TASK BRIEF:
Could you please retype all of the records exactly, skipping any pictures?
--- THE DATA Enclosed Below ---
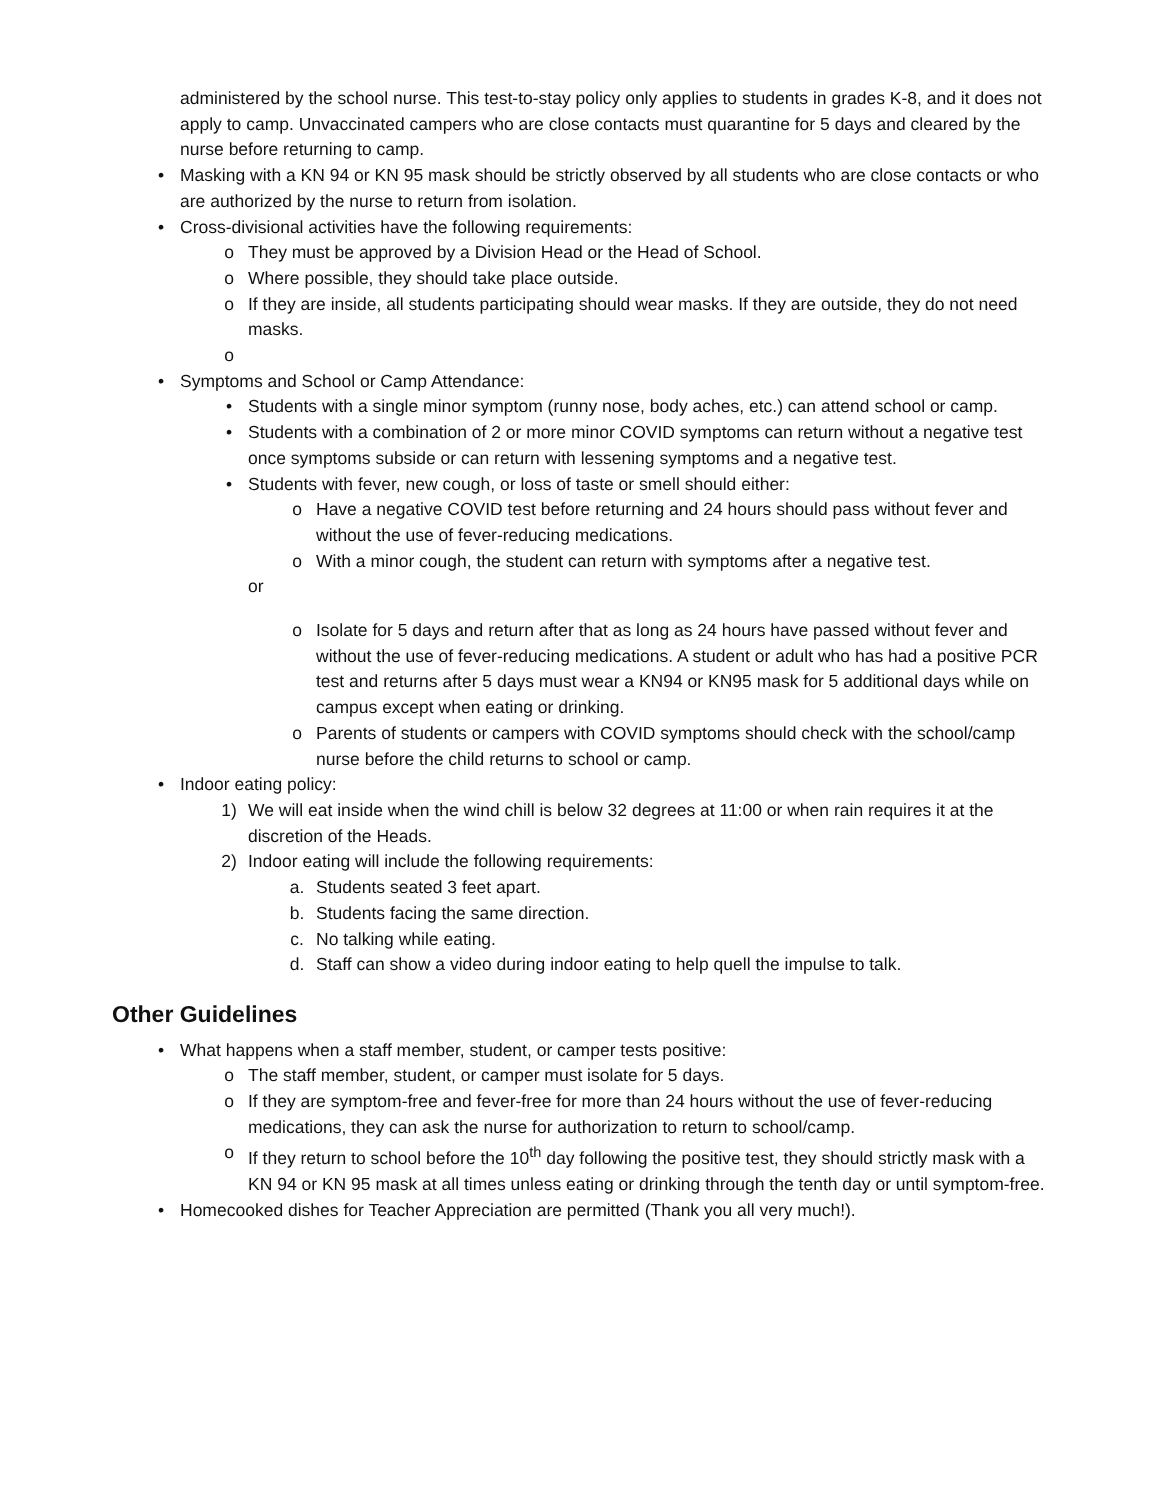administered by the school nurse. This test-to-stay policy only applies to students in grades K-8, and it does not apply to camp. Unvaccinated campers who are close contacts must quarantine for 5 days and cleared by the nurse before returning to camp.
• Masking with a KN 94 or KN 95 mask should be strictly observed by all students who are close contacts or who are authorized by the nurse to return from isolation.
• Cross-divisional activities have the following requirements:
o They must be approved by a Division Head or the Head of School.
o Where possible, they should take place outside.
o If they are inside, all students participating should wear masks. If they are outside, they do not need masks.
o
• Symptoms and School or Camp Attendance:
• Students with a single minor symptom (runny nose, body aches, etc.) can attend school or camp.
• Students with a combination of 2 or more minor COVID symptoms can return without a negative test once symptoms subside or can return with lessening symptoms and a negative test.
• Students with fever, new cough, or loss of taste or smell should either:
o Have a negative COVID test before returning and 24 hours should pass without fever and without the use of fever-reducing medications.
o With a minor cough, the student can return with symptoms after a negative test.
or
o Isolate for 5 days and return after that as long as 24 hours have passed without fever and without the use of fever-reducing medications. A student or adult who has had a positive PCR test and returns after 5 days must wear a KN94 or KN95 mask for 5 additional days while on campus except when eating or drinking.
o Parents of students or campers with COVID symptoms should check with the school/camp nurse before the child returns to school or camp.
• Indoor eating policy:
1) We will eat inside when the wind chill is below 32 degrees at 11:00 or when rain requires it at the discretion of the Heads.
2) Indoor eating will include the following requirements:
a. Students seated 3 feet apart.
b. Students facing the same direction.
c. No talking while eating.
d. Staff can show a video during indoor eating to help quell the impulse to talk.
Other Guidelines
• What happens when a staff member, student, or camper tests positive:
o The staff member, student, or camper must isolate for 5 days.
o If they are symptom-free and fever-free for more than 24 hours without the use of fever-reducing medications, they can ask the nurse for authorization to return to school/camp.
o If they return to school before the 10<sup>th</sup> day following the positive test, they should strictly mask with a KN 94 or KN 95 mask at all times unless eating or drinking through the tenth day or until symptom-free.
• Homecooked dishes for Teacher Appreciation are permitted (Thank you all very much!).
--- End of Enclosed THE DATA ---
EXERCISE SOLUTION:
administered by the school nurse. This test-to-stay policy only applies to students in grades K-8, and it does not apply to camp. Unvaccinated campers who are close contacts must quarantine for 5 days and cleared by the nurse before returning to camp.
• Masking with a KN 94 or KN 95 mask should be strictly observed by all students who are close contacts or who are authorized by the nurse to return from isolation.
• Cross-divisional activities have the following requirements:
o They must be approved by a Division Head or the Head of School.
o Where possible, they should take place outside.
o If they are inside, all students participating should wear masks. If they are outside, they do not need masks.
o
• Symptoms and School or Camp Attendance:
• Students with a single minor symptom (runny nose, body aches, etc.) can attend school or camp.
• Students with a combination of 2 or more minor COVID symptoms can return without a negative test once symptoms subside or can return with lessening symptoms and a negative test.
• Students with fever, new cough, or loss of taste or smell should either:
o Have a negative COVID test before returning and 24 hours should pass without fever and without the use of fever-reducing medications.
o With a minor cough, the student can return with symptoms after a negative test.
or
o Isolate for 5 days and return after that as long as 24 hours have passed without fever and without the use of fever-reducing medications. A student or adult who has had a positive PCR test and returns after 5 days must wear a KN94 or KN95 mask for 5 additional days while on campus except when eating or drinking.
o Parents of students or campers with COVID symptoms should check with the school/camp nurse before the child returns to school or camp.
• Indoor eating policy:
1) We will eat inside when the wind chill is below 32 degrees at 11:00 or when rain requires it at the discretion of the Heads.
2) Indoor eating will include the following requirements:
a. Students seated 3 feet apart.
b. Students facing the same direction.
c. No talking while eating.
d. Staff can show a video during indoor eating to help quell the impulse to talk.
Other Guidelines
• What happens when a staff member, student, or camper tests positive:
o The staff member, student, or camper must isolate for 5 days.
o If they are symptom-free and fever-free for more than 24 hours without the use of fever-reducing medications, they can ask the nurse for authorization to return to school/camp.
o If they return to school before the 10<sup>th</sup> day following the positive test, they should strictly mask with a KN 94 or KN 95 mask at all times unless eating or drinking through the tenth day or until symptom-free.
• Homecooked dishes for Teacher Appreciation are permitted (Thank you all very much!).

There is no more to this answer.